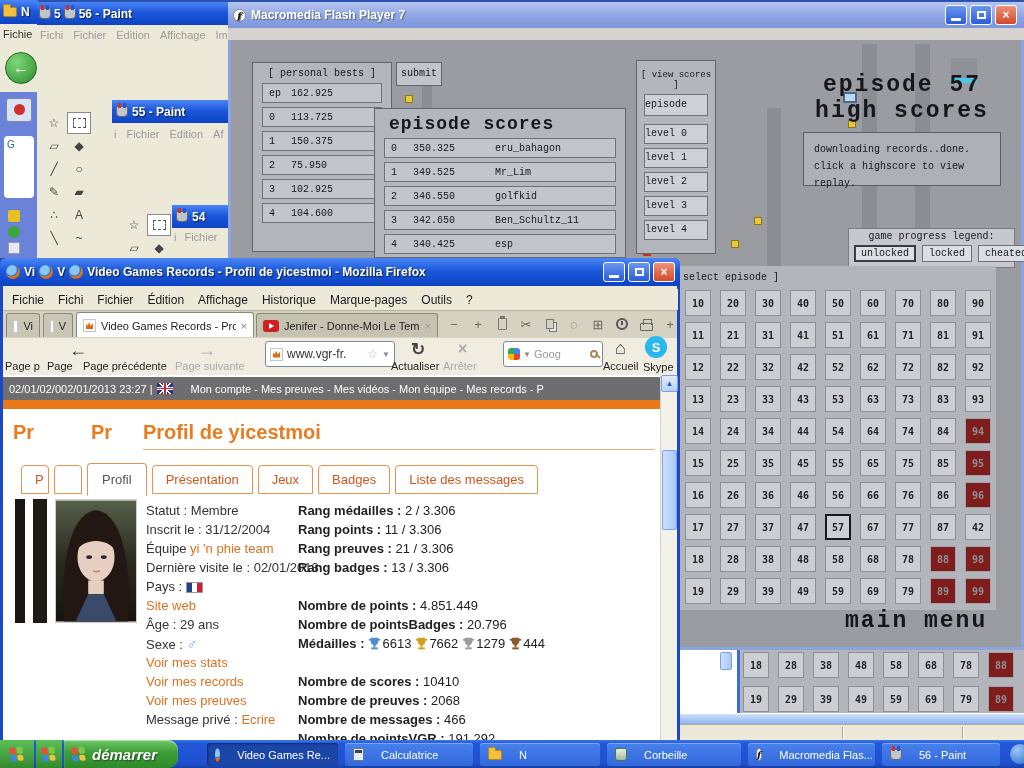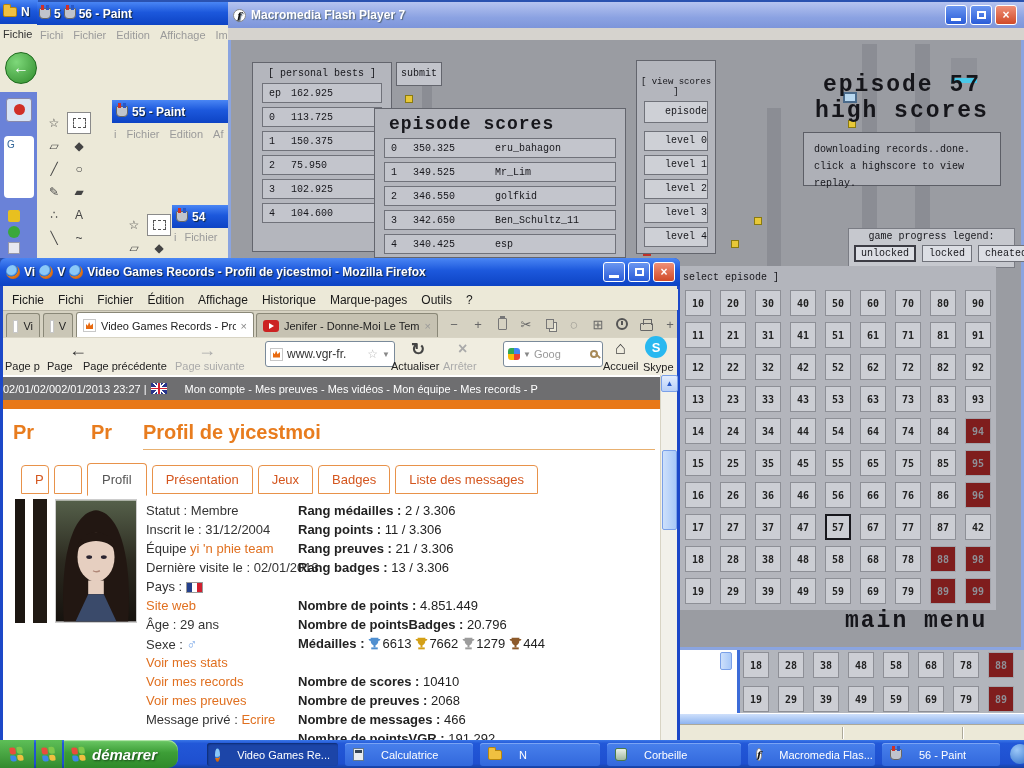--- a/index.html
+++ b/index.html
@@ -15,21 +15,21 @@
 .winbtn{width:22px;height:20px;border:1px solid #fff;border-radius:3px;display:flex;align-items:center;justify-content:center;color:#fff;font-weight:bold;font-size:12px;margin-left:3px}
 .bt-blue{background:linear-gradient(180deg,#6a96f0,#2a5cd8)}
 .bt-red{background:linear-gradient(180deg,#f09078,#d04a28)}
 .glyph-min{width:10px;height:3px;background:#fff;margin-top:9px}
 .glyph-max{width:9px;height:8px;border:2px solid #fff}
 
 .fpanel{position:absolute;background:#b4b6bd;border:1px solid #63656d;color:#17171c}
 .pbrow,.esrow{display:flex;align-items:center;height:20px;margin:4px 9px 0;background:#c3c5cc;border:1px solid #70727a;font-size:10px}
 .pillar{position:absolute;background:#8b8d94}
 .gold{position:absolute;width:8px;height:8px;background:#e8c838;border:1px solid #8a7a10}
-.vsbtn{margin:4px 7px 0;height:20px;line-height:18px;text-align:right;background:#ced0d6;border:1px solid #70727a;font-size:10px}
+.vsbtn{margin:4px 7px 0;height:20px;line-height:18px;text-align:left;background:#ced0d6;border:1px solid #70727a;font-size:10px}
 .cell{width:26px;height:26px;background:#ccced4;border:1px solid #8d8f96;display:flex;align-items:center;justify-content:center;font-size:10px;font-weight:bold;color:#222;font-family:"DejaVu Sans Mono",monospace}
 .cell.lk{background:#7f1d1d;border-color:#a2a4ab;color:#8e9097}
 .cell.sel{border:2px solid #17171c}
 .lgbtn{padding:2px 6px;background:#dcdee4;border:1px solid #70727a;font-size:10px}
 .lgbtn.on{border:2px solid #3c3c44;padding:1px 5px}
 
 .ffmenu span{font-size:12px;color:#1a1a1a;margin-right:14px}
 .tab{position:absolute;border:1px solid #8a8878;border-bottom:none;border-radius:3px 3px 0 0;display:flex;align-items:center;font-size:11px;color:#222;padding:0 6px;gap:5px}
 .ticon{color:#666;font-size:13px;display:inline-flex;align-items:center;justify-content:center;width:18px;height:18px}
 .i-paste{width:9px;height:12px;border:1px solid #777;border-radius:1px;position:relative}
@@ -281,21 +281,21 @@
         </div>
         <div class="esrow px">
           <span style="width:28px;padding-left:6px">4</span>
           <span style="width:82px">340.425</span>
           <span>esp</span>
         </div>
       </div>
   </div>
 
   <div class="fpanel" style="left:636px;top:60px;width:80px;height:194px">
-    <div class="px" style="text-align:center;font-size:9px;padding-top:16px">[ view scores ]</div>
+    <div class="px" style="text-align:center;font-size:9px;padding-top:9px">[ view scores ]</div>
     <div id="vs-buttons" class="px">
         <div class="vsbtn" style="margin-bottom:8px;height:22px;line-height:20px">episode</div>
         <div class="vsbtn" style="">level 0</div>
         <div class="vsbtn" style="">level 1</div>
         <div class="vsbtn" style="">level 2</div>
         <div class="vsbtn" style="">level 3</div>
         <div class="vsbtn" style="">level 4</div>
       </div>
   </div>
 
@@ -507,21 +507,21 @@
         <span class="mag"></span>
       </div>
       <span class="abs" style="left:612px;top:0;font-size:18px;color:#444">⌂</span>
       <span class="abs" style="left:600px;top:22px;font-size:11px;color:#222">Accueil</span>
       <div class="abs skype" style="left:642px;top:-2px">S</div>
       <span class="abs" style="left:640px;top:23px;font-size:11px;color:#222">Skype</span>
     </div>
 
     <div class="abs" style="left:0;top:114px;width:657px;height:365px;background:#fff;overflow:hidden">
       <div class="abs" style="left:0;top:2px;width:657px;height:23px;background:#6e6e70;color:#fff;font-size:11px;display:flex;align-items:center;white-space:nowrap;overflow:hidden">
-        <span style="">02/01/</span>
+        <span style="margin-left:6px">02/01/</span>
         <span>02/0</span>
         <span>02/01/2013 23:27 |</span>
         <span class="uk-flag" style="margin:0 4px"></span>
         <span style="margin-left:14px">Mon compte - Mes preuves - Mes vidéos - Mon équipe - Mes records - P</span>
       </div>
       <div class="abs" style="left:0;top:25px;width:657px;height:9px;background:#e87818"></div>
 
       <span class="abs" style="left:10px;top:46px;font-size:20px;font-weight:bold;color:#e87c1e">Pr</span>
       <span class="abs" style="left:88px;top:46px;font-size:20px;font-weight:bold;color:#e87c1e">Pr</span>
       <span class="abs" style="left:140px;top:46px;font-size:20px;font-weight:bold;color:#e87c1e">Profil de yicestmoi</span>

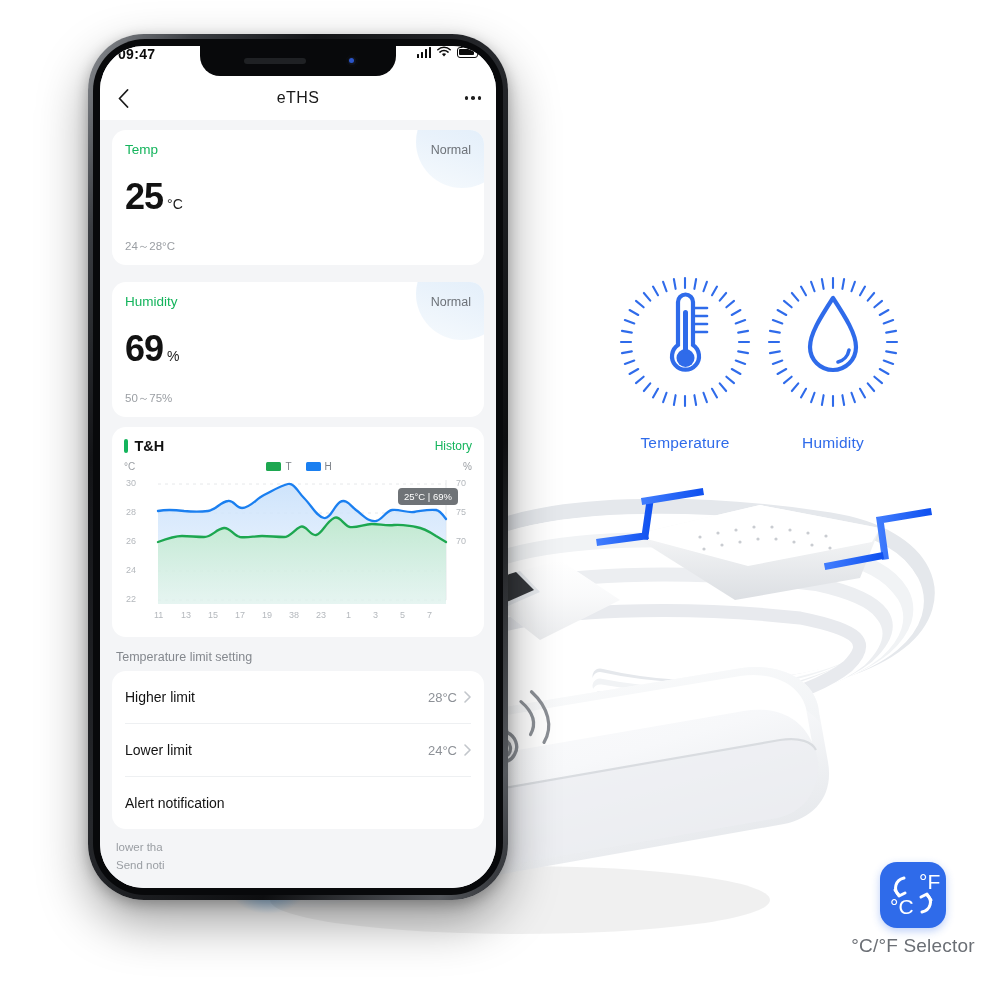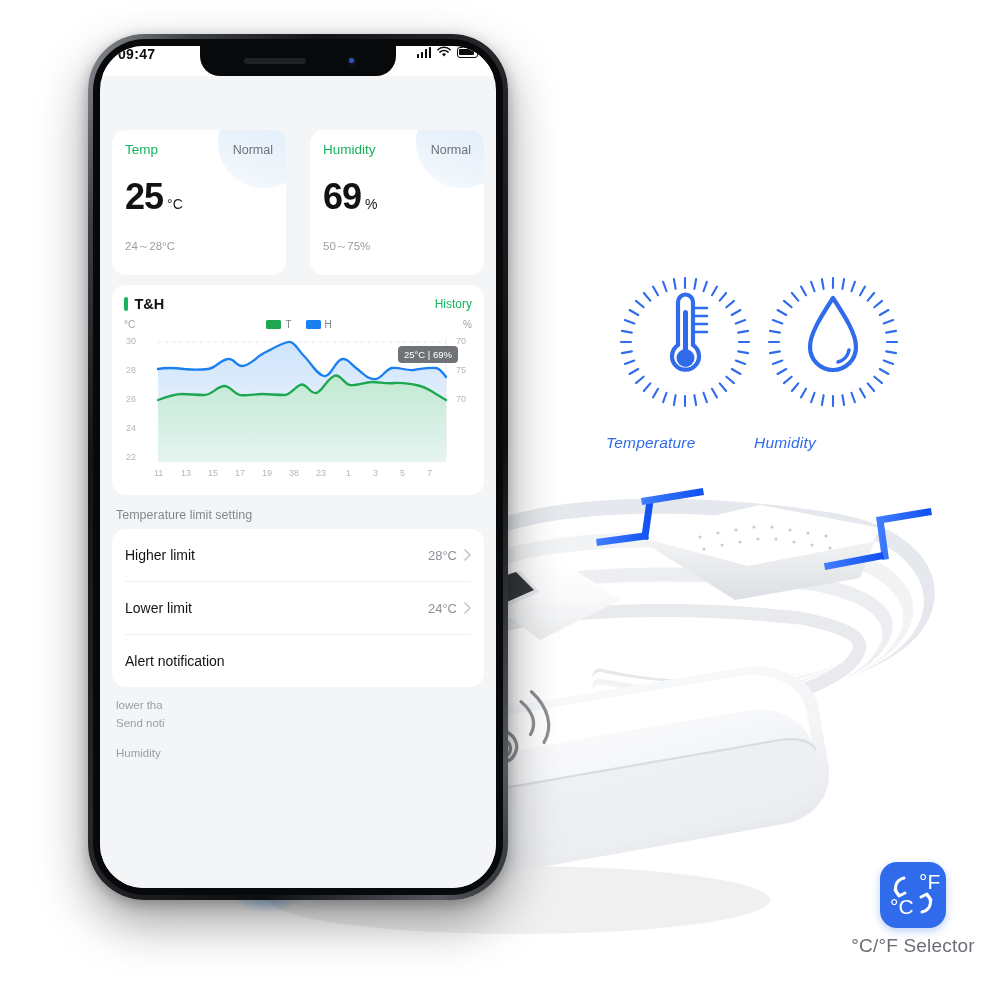--- a/index.html
+++ b/index.html
@@ -33,21 +33,21 @@
 
   .navbar{position:absolute;left:0;right:0;top:30px;height:44px;background:#fff;display:flex;align-items:center;z-index:4;}
   .nav-back{width:46px;display:flex;justify-content:center;align-items:center;cursor:pointer;}
   .nav-back svg{display:block;}
   .nav-title{flex:1;text-align:center;font-size:16px;color:#1a1a1a;font-weight:500;letter-spacing:.4px;}
   .nav-more{width:46px;display:flex;justify-content:center;align-items:center;gap:3px;cursor:pointer;}
   .nav-more i{width:3.6px;height:3.6px;border-radius:50%;background:#1f1f1f;display:block;}
 
   .appbody{position:absolute;left:0;right:0;top:74px;bottom:0;background:#f4f5f7;padding:10px 12px 0;box-sizing:border-box;}
 
-  .cards{display:flex;gap:24px;}
+  .cards{display:flex;gap:17px;flex-direction:column;}
   .card{flex:1;background:#fff;border-radius:14px;padding:12px 13px 11px;box-sizing:border-box;position:relative;overflow:hidden;height:145px;}
   .card-deco{position:absolute;right:-24px;top:-34px;width:92px;height:92px;border-radius:50%;
     background:linear-gradient(200deg,#dceaf8 0%,#e9f2fb 55%,#f6fafd 100%);}
   .card-top{display:flex;justify-content:space-between;align-items:center;position:relative;z-index:2;}
   .card-label{font-size:13.5px;color:#14b45c;font-weight:500;}
   .card-state{font-size:12.5px;color:#6d7278;}
   .card-val{position:relative;z-index:2;margin-top:22px;display:flex;align-items:baseline;}
   .card-num{font-size:36px;font-weight:bold;color:#121212;letter-spacing:-1px;line-height:1;}
   .card-unit{font-size:14px;color:#1a1a1a;margin-left:4px;font-weight:500;}
   .card-range{position:relative;z-index:2;margin-top:24px;font-size:11.5px;color:#9a9ea3;}
@@ -70,21 +70,21 @@
   .seclabel{margin:13px 4px 7px;font-size:12.5px;color:#84888e;}
   .listcard{background:#fff;border-radius:14px;padding:0 13px;box-sizing:border-box;}
   .row{height:52px;display:flex;align-items:center;justify-content:space-between;border-bottom:1px solid #eef0f2;cursor:pointer;}
   .row:last-child{border-bottom:none;}
   .row-l{font-size:14px;color:#131313;}
   .row-r{display:flex;align-items:center;gap:7px;font-size:13px;color:#8d9197;}
   .note{margin:10px 4px 0;font-size:11.5px;color:#9a9ea3;line-height:1.55;}
   .note2{margin:14px 4px 0;font-size:11.5px;color:#9a9ea3;}
 
   
-  .feat{position:absolute;z-index:6;font-style:italic;}
+  .feat{position:absolute;z-index:6;text-align:center;}
   .feat-cap{font-size:15.5px;color:#2f6bea;margin-top:6px;letter-spacing:.2px;}
   .feat-temp{left:606px;top:272px;width:158px;}
   .feat-hum{left:754px;top:272px;width:158px;}
 
   
   .product{position:absolute;inset:0;z-index:8;pointer-events:none;}
   .product svg{position:absolute;left:0;top:0;}
 
   
   .badge-wrap{position:absolute;left:838px;top:862px;z-index:12;text-align:center;width:150px;}
@@ -120,20 +120,33 @@
               <span></span>
             </div>
         </div>
       </div>
 
       <div class="notch">
         <div class="speaker"></div>
         <div class="cam"></div>
       </div>
 
+      <div class="navbar">
+        <div class="nav-back">
+          <svg width="11" height="19" viewBox="0 0 11 19">
+            <path d="M9.5 1 1.5 9.5 9.5 18" stroke="#1a1a1a" stroke-width="1.8" fill="none" stroke-linecap="round" stroke-linejoin="round"></path>
+          </svg>
+        </div>
+        <div class="nav-title">eTHS</div>
+        <div class="nav-more">
+            <i></i>
+            <i></i>
+            <i></i>
+          </div>
+      </div>
 
       <div class="appbody">
 
         <div class="cards">
           <div class="card">
             <div class="card-deco"></div>
             <div class="card-top">
               <span class="card-label">Temp</span>
               <span class="card-state">Normal</span>
             </div>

■ ■ ■ ■ ■ ■ ■

**What you are asked to do:** The string "cursor" marks the lines to return from the material. Copy each one.

**Output below:**
   .nav-back{width:46px;display:flex;justify-content:center;align-items:center;cursor:pointer;}
   .nav-more{width:46px;display:flex;justify-content:center;align-items:center;gap:3px;cursor:pointer;}
   .row{height:52px;display:flex;align-items:center;justify-content:space-between;border-bottom:1px solid #eef0f2;cursor:pointer;}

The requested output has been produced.